- _SELECTION_
======

Second, create reusable expression patterns for common logic:

locals {
# Define common conditional logic once
is_production = var.environment == "prod"
instance_type = local.is_production ? "t3.large" : "t3.small"
min_capacity = local.is_production ? 3 : 1
max_capacity = local.is_production ? 10 : 3
}

Third, leverage dynamic blocks for repeated resource configurations:

resource "aws_security_group" "app" {
name = "app-security-group"
description = "Application security group"
vpc_id = var.vpc_id
dynamic "ingress" {
for_each = var.ingress_rules
content {
from_port = ingress.value.from_port
to_port = ingress.value.to_port
protocol = ingress.value.protocol
cidr_blocks = ingress.value.cidr_blocks
}
}
}

Structuring for Growth

As your infrastructure code grows, maintain clarity through thoughtful organization:

Terminal window
.
├── modules/
├── base/
├── metadata/ # Our standard metadata module
└── networking/ # Common network patterns
├── compute/
├── ecs-service/ # ECS service patterns
└── ec2-instance/ # EC2 patterns
└── data/
├── rds-cluster/ # Database patterns
└── elasticache/ # Cache patterns
├── environments/
├── prod/
├── staging/
└── dev/
└── examples/ # Working examples of module usage
├── basic/
└── complete/

This organizational structure creates clear boundaries between reusable modules and environment-specific code while providing examples that demonstrate proper module usage.

Balancing Flexibility and Constraints

When designing modules, strive to make them flexible enough to be reusable but constrained enough to enforce standards. Give users some room for customization with sensible guardrails:

module "web_cluster" {
source = "./modules/compute/ecs-service"
# Required standardized inputs
environment = var.environment
region = var.region
service = "web"
# Optional customization with sensible defaults
container_port = var.container_port != null ? var.container_port : 8080
desired_count = local.is_production ? 3 : 1
# Required but flexible inputs
container_image = var.container_image # No default - must be specified
# Standardized tags with custom additions allowed
tags = merge(local.common_tags, var.custom_tags)
}

Successful module development requires striking a careful balance between standardization and flexibility. By requiring certain inputs while making others optional, and by providing sensible defaults while allowing overrides, you create modules that guide users toward best practices without being overly restrictive. This ensures that your infrastructure remains maintainable as it scales, while still providing the flexibility needed to handle unique requirements and edge cases.

Configuration Management and Environment Isolation

Configuration and isolation is all about separation: keeping configuration separate from “code”, and keeping our environments separate from each other. For environment isolation, Terraform provides a couple of different implementations for us to choose from.

For configuration, we’ll once again borrow another concept from software engineering in this section. Specifically, the Config principle from the Twelve-Factor app framework:

…Apps sometimes store config as constants in the code. This is a violation of twelve-factor, which requires strict separation of config from code. Config varies substantially across deploys, code does not.

We’ll look at how to apply the principle of separation in our configurations and environment.

======

- _EXERCISE SET_
A. Answer these questions from the Terraform text:
(i) Which instance type does the locals block assign when is_production is true?
(ii) What value does container_port take in the web_cluster module when var.container_port is null?
(iii) Which framework supplies the Config principle that the text borrows?
B. In the Terraform text, list every setting assigned inside the content block of the dynamic "ingress" block.
C. Copy the Terraform text from "Successful module development" to "to choose from.", keeping every character as it appears.
The lines that come after the Terraform text aren't needed for any of this.

- _DATASET EXTRACT_
======

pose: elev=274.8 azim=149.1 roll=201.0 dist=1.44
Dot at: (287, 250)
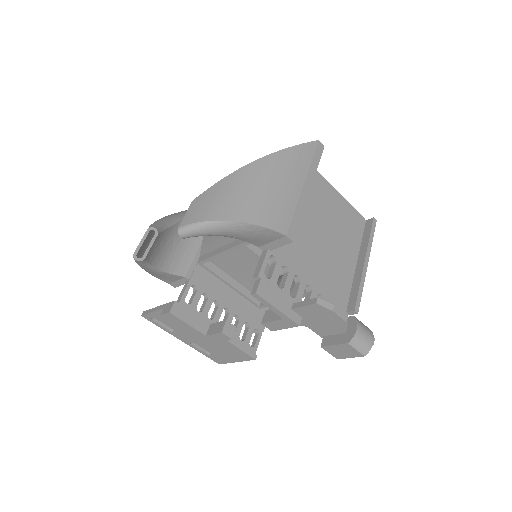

======

- _ANSWERS TO THE EXERCISES_
A.
(i) t3.large
(ii) 8080
(iii) The Twelve-Factor app framework

B. from_port, to_port, protocol, cidr_blocks

C.
Successful module development requires striking a careful balance between standardization and flexibility. By requiring certain inputs while making others optional, and by providing sensible defaults while allowing overrides, you create modules that guide users toward best practices without being overly restrictive. This ensures that your infrastructure remains maintainable as it scales, while still providing the flexibility needed to handle unique requirements and edge cases.

Configuration Management and Environment Isolation

Configuration and isolation is all about separation: keeping configuration separate from “code”, and keeping our environments separate from each other. For environment isolation, Terraform provides a couple of different implementations for us to choose from.